§ PROBLEM: Reproduce the Hilltop Steakhouse passage below word for word, in full.

§ DOCUMENT TEXT:
View our "Hilltop" Print Edition



This one's for my Boston people. My Massholes. My North Shore denizens, my New Englanders, my people buried under 16 inches of snow right now. This is the Hilltop Steakhouse, a defunct behemoth of a restaurant notable for having a 68 foot tall neon cactus sitting implausibly along a stretch of commercial highway just north of Boston. Route 1 in Saugus was home to some of the largest and weirdest restaurants in America and was a rare bit of Las Vegas glitz in Massachusetts. I used to ride along it sometimes on my way to visit my grandparents. In the mid 80's, Hilltop Steakhouse was by far the largest restaurant in the U.S. Just down the road was Kowloon, a massive Chinese restaurant which during it's 80's heyday was #4 or 5 on that list. And then there was Weylu's. A 1500 person capacity palace which lived and died on a hill overlooking all of Route 1. There were rumors that live deer roamed it’s interior.

§ PROVIDED DATA:
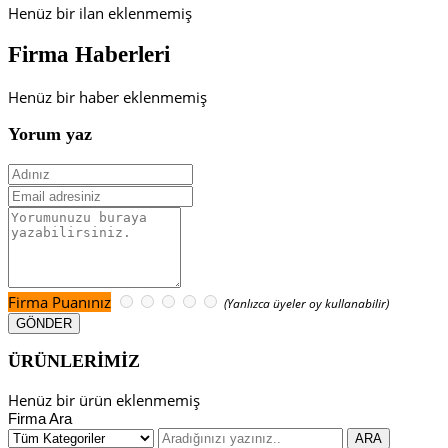
Henüz bir ilan eklenmemiş
Firma Haberleri
Henüz bir haber eklenmemiş
Yorum yaz
Firma Puanınız
(Yanlızca üyeler oy kullanabilir)
ÜRÜNLERİMİZ
Henüz bir ürün eklenmemiş
Firma Ara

§ RESULT:
View our "Hilltop" Print Edition



This one's for my Boston people. My Massholes. My North Shore denizens, my New Englanders, my people buried under 16 inches of snow right now. This is the Hilltop Steakhouse, a defunct behemoth of a restaurant notable for having a 68 foot tall neon cactus sitting implausibly along a stretch of commercial highway just north of Boston. Route 1 in Saugus was home to some of the largest and weirdest restaurants in America and was a rare bit of Las Vegas glitz in Massachusetts. I used to ride along it sometimes on my way to visit my grandparents. In the mid 80's, Hilltop Steakhouse was by far the largest restaurant in the U.S. Just down the road was Kowloon, a massive Chinese restaurant which during it's 80's heyday was #4 or 5 on that list. And then there was Weylu's. A 1500 person capacity palace which lived and died on a hill overlooking all of Route 1. There were rumors that live deer roamed it’s interior.